[Opening Records for this task section]
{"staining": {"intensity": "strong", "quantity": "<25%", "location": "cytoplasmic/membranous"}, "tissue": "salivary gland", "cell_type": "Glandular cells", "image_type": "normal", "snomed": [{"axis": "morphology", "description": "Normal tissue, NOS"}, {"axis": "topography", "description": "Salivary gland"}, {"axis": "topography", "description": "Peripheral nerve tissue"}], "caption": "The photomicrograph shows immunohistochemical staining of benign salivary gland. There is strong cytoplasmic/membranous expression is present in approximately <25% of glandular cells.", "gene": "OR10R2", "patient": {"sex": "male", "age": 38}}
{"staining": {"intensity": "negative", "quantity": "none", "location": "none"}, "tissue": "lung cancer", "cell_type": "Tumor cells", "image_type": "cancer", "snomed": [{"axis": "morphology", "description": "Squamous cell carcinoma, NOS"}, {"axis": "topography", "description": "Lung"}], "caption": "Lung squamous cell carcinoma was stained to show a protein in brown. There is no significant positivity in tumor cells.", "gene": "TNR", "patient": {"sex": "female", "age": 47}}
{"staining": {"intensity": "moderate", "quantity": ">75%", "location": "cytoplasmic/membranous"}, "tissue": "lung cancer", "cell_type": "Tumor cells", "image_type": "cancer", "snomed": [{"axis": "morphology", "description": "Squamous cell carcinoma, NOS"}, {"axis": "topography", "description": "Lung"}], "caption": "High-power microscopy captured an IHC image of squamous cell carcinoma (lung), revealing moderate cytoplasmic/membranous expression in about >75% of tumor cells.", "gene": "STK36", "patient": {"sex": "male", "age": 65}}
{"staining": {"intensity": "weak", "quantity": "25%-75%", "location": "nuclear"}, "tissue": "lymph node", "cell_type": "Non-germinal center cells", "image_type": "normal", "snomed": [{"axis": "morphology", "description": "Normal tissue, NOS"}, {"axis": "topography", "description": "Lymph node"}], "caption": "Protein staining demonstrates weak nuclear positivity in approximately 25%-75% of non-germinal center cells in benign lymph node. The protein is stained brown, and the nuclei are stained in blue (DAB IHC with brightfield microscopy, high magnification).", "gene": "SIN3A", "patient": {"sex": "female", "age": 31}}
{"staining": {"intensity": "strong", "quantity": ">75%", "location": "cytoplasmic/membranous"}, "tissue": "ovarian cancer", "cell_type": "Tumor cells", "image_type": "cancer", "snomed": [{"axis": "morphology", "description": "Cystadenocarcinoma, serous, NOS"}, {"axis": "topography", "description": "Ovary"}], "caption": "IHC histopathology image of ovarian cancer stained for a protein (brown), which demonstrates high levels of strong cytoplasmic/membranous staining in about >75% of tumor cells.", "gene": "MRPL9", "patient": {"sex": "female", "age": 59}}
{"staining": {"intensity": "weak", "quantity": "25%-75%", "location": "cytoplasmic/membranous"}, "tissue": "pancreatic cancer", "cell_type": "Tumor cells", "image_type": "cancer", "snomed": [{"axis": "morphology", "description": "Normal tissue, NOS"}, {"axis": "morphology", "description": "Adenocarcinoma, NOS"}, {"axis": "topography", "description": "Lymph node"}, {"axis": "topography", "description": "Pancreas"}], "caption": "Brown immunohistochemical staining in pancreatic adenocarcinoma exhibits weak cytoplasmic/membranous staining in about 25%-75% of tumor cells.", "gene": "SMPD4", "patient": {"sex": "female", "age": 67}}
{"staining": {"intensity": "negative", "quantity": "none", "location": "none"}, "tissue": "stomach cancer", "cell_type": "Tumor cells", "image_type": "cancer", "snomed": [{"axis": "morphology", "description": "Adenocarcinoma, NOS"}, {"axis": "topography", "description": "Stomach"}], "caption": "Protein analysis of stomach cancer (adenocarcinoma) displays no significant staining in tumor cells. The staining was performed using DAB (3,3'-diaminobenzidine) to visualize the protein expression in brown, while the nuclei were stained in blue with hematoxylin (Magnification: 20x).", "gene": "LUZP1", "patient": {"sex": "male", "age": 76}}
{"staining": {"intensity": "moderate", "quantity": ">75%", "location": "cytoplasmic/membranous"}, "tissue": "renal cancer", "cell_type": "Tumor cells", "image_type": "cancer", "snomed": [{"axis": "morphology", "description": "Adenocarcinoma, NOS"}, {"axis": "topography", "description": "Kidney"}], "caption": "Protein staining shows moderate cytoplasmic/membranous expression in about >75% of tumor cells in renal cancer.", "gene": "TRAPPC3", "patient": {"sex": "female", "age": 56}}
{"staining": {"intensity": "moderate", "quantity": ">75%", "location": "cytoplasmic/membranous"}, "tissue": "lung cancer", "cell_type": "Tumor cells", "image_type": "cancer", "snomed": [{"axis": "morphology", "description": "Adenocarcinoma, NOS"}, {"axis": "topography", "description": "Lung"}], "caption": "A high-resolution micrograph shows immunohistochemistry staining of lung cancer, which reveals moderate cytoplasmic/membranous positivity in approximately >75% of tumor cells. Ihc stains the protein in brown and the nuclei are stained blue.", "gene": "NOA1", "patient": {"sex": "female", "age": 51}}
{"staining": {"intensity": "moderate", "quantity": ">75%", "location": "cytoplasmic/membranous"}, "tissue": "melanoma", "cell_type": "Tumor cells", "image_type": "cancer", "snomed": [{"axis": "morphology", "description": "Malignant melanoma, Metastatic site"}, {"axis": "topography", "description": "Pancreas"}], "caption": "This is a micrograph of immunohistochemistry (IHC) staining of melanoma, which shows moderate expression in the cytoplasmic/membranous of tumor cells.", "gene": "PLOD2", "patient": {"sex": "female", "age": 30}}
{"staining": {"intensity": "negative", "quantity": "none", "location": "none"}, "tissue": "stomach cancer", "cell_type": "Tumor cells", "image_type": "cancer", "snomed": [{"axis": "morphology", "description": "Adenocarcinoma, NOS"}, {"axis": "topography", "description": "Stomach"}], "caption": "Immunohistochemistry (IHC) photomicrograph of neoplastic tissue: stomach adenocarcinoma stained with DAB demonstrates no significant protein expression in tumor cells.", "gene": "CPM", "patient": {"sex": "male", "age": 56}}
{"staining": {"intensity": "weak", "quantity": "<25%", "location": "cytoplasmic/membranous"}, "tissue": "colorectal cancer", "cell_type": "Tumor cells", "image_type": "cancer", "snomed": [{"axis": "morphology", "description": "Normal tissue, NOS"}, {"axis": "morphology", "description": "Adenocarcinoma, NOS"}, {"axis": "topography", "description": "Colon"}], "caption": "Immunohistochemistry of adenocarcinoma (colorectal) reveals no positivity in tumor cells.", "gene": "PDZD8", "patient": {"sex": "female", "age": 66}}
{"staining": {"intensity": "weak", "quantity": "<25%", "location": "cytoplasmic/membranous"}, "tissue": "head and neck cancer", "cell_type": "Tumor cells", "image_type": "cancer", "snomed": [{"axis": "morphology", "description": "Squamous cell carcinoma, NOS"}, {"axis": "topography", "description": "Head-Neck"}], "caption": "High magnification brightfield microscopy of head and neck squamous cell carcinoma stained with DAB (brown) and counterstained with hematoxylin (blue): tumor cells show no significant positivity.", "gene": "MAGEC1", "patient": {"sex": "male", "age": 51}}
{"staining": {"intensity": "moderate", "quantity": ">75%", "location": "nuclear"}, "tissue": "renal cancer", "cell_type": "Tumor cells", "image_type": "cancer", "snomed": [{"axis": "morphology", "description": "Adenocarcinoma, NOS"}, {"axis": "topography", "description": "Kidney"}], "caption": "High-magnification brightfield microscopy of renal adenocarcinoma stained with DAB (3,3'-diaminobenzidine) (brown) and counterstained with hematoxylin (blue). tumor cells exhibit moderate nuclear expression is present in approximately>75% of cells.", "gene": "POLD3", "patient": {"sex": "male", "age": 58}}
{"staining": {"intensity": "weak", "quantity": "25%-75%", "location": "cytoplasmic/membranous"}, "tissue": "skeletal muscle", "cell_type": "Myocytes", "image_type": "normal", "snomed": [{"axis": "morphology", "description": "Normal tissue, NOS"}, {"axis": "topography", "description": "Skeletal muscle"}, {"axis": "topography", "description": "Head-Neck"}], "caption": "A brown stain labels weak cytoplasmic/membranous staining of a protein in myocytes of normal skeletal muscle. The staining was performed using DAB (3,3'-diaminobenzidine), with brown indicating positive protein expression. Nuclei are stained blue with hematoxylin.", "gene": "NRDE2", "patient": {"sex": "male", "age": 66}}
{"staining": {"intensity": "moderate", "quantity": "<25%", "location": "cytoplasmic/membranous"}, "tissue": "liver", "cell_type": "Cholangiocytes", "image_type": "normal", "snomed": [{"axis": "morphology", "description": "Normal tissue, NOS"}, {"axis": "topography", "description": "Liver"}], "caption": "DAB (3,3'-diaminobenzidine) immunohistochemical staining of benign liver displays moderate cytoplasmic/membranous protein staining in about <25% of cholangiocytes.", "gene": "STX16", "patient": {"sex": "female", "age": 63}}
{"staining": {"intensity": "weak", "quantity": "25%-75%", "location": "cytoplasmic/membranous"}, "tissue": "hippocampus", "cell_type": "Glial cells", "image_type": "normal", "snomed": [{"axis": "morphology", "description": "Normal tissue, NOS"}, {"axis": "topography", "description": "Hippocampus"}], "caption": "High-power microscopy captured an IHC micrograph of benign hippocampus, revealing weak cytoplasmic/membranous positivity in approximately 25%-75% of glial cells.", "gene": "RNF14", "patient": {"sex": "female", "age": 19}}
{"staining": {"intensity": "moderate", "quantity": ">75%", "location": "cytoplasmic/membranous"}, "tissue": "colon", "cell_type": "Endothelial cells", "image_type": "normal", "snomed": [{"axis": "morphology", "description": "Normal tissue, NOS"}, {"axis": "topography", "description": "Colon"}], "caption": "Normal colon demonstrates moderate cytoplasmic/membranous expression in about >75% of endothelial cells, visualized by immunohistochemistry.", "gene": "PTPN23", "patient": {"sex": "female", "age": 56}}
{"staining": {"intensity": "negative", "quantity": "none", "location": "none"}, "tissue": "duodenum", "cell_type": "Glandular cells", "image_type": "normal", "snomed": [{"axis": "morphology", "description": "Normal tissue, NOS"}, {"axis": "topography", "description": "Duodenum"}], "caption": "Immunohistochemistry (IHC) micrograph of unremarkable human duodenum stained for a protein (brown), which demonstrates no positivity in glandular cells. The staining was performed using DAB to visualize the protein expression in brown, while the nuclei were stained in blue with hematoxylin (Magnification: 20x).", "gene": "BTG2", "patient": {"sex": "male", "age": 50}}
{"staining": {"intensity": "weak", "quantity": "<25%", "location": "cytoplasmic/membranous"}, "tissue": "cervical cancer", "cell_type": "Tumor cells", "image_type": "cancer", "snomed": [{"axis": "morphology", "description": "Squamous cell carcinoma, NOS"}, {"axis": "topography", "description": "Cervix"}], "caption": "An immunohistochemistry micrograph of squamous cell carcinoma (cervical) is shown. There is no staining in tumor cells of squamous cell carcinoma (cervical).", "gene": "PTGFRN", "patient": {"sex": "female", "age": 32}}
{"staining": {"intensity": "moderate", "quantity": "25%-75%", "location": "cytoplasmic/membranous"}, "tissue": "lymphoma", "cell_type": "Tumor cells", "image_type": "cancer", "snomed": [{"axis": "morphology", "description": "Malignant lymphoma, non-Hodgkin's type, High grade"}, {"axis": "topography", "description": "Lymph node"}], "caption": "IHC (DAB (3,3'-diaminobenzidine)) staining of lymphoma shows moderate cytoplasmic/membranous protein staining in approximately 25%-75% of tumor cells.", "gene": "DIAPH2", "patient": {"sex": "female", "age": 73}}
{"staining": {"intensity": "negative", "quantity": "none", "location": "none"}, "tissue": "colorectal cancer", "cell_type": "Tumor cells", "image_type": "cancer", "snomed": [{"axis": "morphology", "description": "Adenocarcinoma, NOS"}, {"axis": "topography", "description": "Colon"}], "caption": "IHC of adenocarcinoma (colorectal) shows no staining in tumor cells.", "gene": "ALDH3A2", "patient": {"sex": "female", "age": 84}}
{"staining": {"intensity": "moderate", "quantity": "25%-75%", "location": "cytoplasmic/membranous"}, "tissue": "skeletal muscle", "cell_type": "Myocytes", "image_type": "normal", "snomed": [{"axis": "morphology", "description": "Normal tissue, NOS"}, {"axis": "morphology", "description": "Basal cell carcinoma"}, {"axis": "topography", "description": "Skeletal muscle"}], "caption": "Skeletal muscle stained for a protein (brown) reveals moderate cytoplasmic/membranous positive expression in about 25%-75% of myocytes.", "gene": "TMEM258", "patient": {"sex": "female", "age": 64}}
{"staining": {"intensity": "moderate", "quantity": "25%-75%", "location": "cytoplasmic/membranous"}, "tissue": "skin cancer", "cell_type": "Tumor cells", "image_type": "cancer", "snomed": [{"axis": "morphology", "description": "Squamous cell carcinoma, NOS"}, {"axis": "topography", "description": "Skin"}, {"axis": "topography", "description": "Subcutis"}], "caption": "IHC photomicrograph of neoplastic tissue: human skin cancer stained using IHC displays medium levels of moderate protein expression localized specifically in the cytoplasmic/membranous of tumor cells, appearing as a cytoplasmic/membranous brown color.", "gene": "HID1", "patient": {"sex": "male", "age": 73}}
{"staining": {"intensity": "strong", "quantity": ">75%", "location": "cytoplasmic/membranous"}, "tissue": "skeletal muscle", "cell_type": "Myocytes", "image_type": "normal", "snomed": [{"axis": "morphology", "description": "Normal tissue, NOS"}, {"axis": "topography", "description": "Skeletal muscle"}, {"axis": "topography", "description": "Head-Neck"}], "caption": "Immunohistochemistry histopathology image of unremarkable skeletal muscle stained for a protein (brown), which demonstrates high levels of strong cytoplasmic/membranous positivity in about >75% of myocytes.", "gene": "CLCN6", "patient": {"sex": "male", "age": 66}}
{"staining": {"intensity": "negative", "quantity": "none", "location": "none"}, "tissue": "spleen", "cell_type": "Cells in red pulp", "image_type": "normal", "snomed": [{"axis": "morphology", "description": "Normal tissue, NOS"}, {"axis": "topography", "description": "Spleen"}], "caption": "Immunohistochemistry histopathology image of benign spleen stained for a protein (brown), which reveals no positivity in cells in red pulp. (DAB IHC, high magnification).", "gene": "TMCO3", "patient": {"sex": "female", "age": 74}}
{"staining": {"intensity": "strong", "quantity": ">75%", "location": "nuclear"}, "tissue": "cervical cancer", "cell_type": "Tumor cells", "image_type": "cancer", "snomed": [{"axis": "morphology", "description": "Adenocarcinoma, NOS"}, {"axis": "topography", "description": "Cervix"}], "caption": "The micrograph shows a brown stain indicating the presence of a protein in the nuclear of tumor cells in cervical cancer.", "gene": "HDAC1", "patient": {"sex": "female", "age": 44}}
[Closing Records for this task section]
#### [Aim of the task]
The lines above from the one containing "microscopy of renal" through the one containing "(3,3'-diaminobenzidine) immunohistochemical staining" are to be set down exactly, and no others.

#### [Exercise answer]
{"staining": {"intensity": "moderate", "quantity": ">75%", "location": "nuclear"}, "tissue": "renal cancer", "cell_type": "Tumor cells", "image_type": "cancer", "snomed": [{"axis": "morphology", "description": "Adenocarcinoma, NOS"}, {"axis": "topography", "description": "Kidney"}], "caption": "High-magnification brightfield microscopy of renal adenocarcinoma stained with DAB (3,3'-diaminobenzidine) (brown) and counterstained with hematoxylin (blue). tumor cells exhibit moderate nuclear expression is present in approximately>75% of cells.", "gene": "POLD3", "patient": {"sex": "male", "age": 58}}
{"staining": {"intensity": "weak", "quantity": "25%-75%", "location": "cytoplasmic/membranous"}, "tissue": "skeletal muscle", "cell_type": "Myocytes", "image_type": "normal", "snomed": [{"axis": "morphology", "description": "Normal tissue, NOS"}, {"axis": "topography", "description": "Skeletal muscle"}, {"axis": "topography", "description": "Head-Neck"}], "caption": "A brown stain labels weak cytoplasmic/membranous staining of a protein in myocytes of normal skeletal muscle. The staining was performed using DAB (3,3'-diaminobenzidine), with brown indicating positive protein expression. Nuclei are stained blue with hematoxylin.", "gene": "NRDE2", "patient": {"sex": "male", "age": 66}}
{"staining": {"intensity": "moderate", "quantity": "<25%", "location": "cytoplasmic/membranous"}, "tissue": "liver", "cell_type": "Cholangiocytes", "image_type": "normal", "snomed": [{"axis": "morphology", "description": "Normal tissue, NOS"}, {"axis": "topography", "description": "Liver"}], "caption": "DAB (3,3'-diaminobenzidine) immunohistochemical staining of benign liver displays moderate cytoplasmic/membranous protein staining in about <25% of cholangiocytes.", "gene": "STX16", "patient": {"sex": "female", "age": 63}}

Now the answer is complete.